Resume the text on profile change logging, picking up right after its final sentence.

Text provided:
*** Begin section ***
Profile Change Logging

There is a table in the SSP database named UserProfileEventLog. The table maintains a history of user profile property changes. By default, it retains 7 days of history. This table can cause problems in a couple of ways.

First issue: size. This table contains one row per change of a property in a user profile. The row contains the old and new property values, along with associated metadata like the datetime the property was changed. The implication is that the table can grow large. Assume you just configured the profile import and are ready to start the first Active Directory import. Further, assume your organization has 100,000 user accounts, and each account be populated with 12 AD attributes.  The full import will result in 100,000 X 12 = 1.2 millions rows being inserted into UserProfileEventLog.  To extend the example, assume you also have a BDC import connection populating another 20 properties from your company's HR system. That adds another 2 million rows. There are now 3.2 million rows in the event log table.  If each row is 100 bytes (old value, new value, plus metadata), the table is now approximately 300 MB in size.

Second issue: deleting old entries. The change history is kept for a configurable number of days. The concern is how many rows will have to be deleted on a given day? The number of days of history is 7 days be default, but can be set using stsadm.exe -o profilechangelog -title <SSP Name> -daysofhistory <number of days> -generateanniversaries (http://technet.microsoft.com/en-us/library/cc263013.aspx).  The critical issue is that MOSS has to remove a full day of history every day to honor the daysofhistory setting. Using the numbers in the preceding paragraph, 7 days after the first full import, MOSS is going to delete 3.2 millions rows of data all at once!  What makes this an issue is that this is done with a single SQL statement, something like DELETE FROM  UserProfileEventLog WHERE EventId < @MinEventTime. Think of the implications. As a single statement, this will hold locks until all 3.2 million rows are deleted. These locks might prevent other database transactions from completing; but it also means the transaction log (even with simple recovery mode) cannot be truncated, and will therefore grow until at least this DELETE statement completes. I have seen this delete statement run for 4 hours, with the transaction log quadrupling in size.
*** End section ***
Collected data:
*** Begin section ***
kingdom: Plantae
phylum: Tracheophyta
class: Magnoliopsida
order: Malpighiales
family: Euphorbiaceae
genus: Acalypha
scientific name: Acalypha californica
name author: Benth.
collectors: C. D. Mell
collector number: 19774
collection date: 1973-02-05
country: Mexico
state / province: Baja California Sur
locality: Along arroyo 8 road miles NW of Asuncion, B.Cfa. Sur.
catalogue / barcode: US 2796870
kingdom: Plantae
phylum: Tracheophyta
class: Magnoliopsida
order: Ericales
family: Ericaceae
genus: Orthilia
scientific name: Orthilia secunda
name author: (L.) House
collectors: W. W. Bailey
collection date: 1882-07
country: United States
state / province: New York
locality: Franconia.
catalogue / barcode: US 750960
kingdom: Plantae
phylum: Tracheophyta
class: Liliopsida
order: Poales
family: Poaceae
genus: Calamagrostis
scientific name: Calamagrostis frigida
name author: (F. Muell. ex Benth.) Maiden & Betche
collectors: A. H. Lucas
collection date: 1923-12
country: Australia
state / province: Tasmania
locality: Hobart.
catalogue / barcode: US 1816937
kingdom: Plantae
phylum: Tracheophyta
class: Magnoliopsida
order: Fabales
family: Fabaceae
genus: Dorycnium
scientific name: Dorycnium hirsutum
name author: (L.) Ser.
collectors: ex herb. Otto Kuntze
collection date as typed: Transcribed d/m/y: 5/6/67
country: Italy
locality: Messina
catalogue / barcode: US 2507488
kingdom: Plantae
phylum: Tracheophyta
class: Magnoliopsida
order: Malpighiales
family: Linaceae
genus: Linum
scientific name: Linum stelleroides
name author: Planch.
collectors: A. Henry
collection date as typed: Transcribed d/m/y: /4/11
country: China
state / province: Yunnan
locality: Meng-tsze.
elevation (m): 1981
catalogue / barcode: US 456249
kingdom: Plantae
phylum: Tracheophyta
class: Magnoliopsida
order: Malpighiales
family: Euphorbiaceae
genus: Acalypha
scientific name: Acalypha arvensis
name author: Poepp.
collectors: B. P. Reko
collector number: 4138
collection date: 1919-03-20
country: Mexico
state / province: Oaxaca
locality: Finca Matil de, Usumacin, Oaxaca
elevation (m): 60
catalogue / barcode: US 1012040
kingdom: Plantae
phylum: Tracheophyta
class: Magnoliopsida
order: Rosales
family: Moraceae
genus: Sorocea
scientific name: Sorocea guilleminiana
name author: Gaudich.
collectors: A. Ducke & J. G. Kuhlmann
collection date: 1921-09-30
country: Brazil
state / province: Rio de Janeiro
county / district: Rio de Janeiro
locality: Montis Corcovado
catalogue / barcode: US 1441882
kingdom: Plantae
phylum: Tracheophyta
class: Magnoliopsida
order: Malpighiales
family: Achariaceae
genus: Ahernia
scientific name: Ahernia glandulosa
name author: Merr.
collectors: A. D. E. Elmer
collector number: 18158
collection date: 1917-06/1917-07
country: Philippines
*** End section ***
Expected answer:
This is little you can do to avoid this. Although you can adjust the number of days of history, MOSS will eventually try to delete an entire day's history at some point. The deletion is done by an internal timer job buried within the SSP. The job is hard coded to run at 10:00 PM daily. You cannot change this scheduled time.

What are the take-aways?

  • 1. Be prepared for an occasional long running DELETE statement. Ensure you have sufficient transaction log space to accommodate the potential transaction log growth.
  • 2. Don't schedule any other timer jobs or database maintenance for 10:00 PM to minimize possible deadlocks and transaction timeouts.